MATERIAL PROVIDED below:
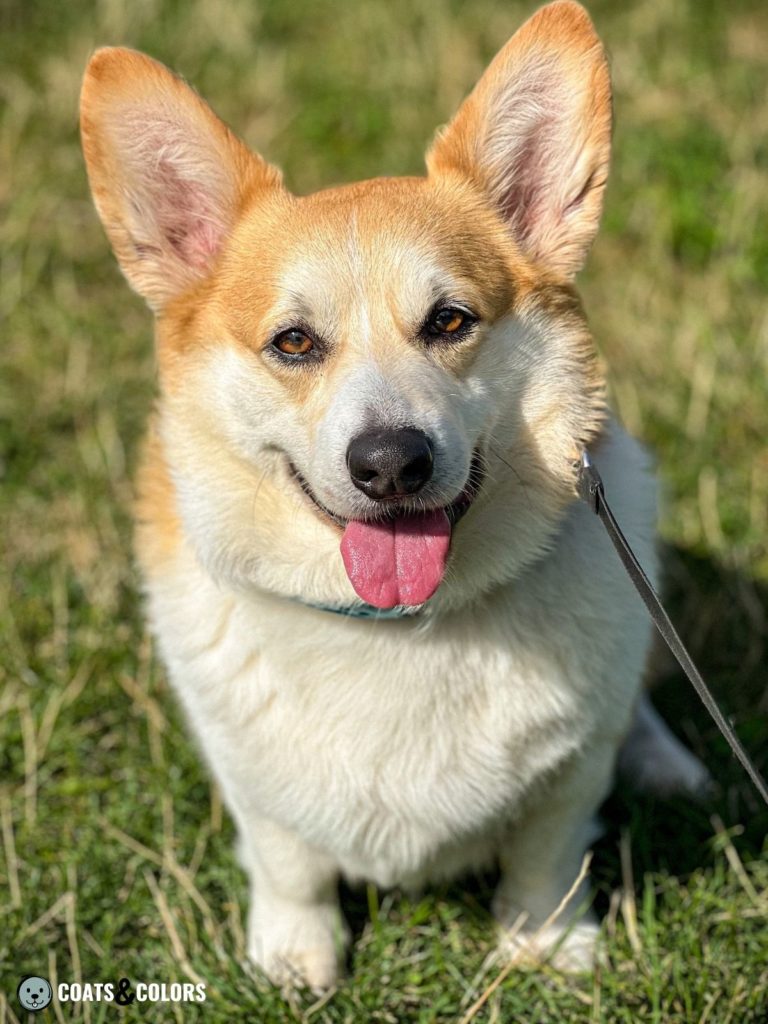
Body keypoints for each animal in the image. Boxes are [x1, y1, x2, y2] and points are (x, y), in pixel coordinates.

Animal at [78, 0, 708, 991]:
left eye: (449, 321)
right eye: (294, 342)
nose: (389, 464)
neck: (400, 629)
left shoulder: (569, 777)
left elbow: (549, 848)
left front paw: (546, 944)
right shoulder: (250, 781)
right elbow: (287, 861)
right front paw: (294, 960)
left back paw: (668, 763)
End of MATERIAL PROVIDED.
REQUIRED ACTION
Please restate, exactly as written, the line that holds "left front paw: (546, 944)" and all remaining lines of the data above, and only those.

EXPECTED ANSWER
left front paw: (546, 944)
right shoulder: (250, 781)
right elbow: (287, 861)
right front paw: (294, 960)
left back paw: (668, 763)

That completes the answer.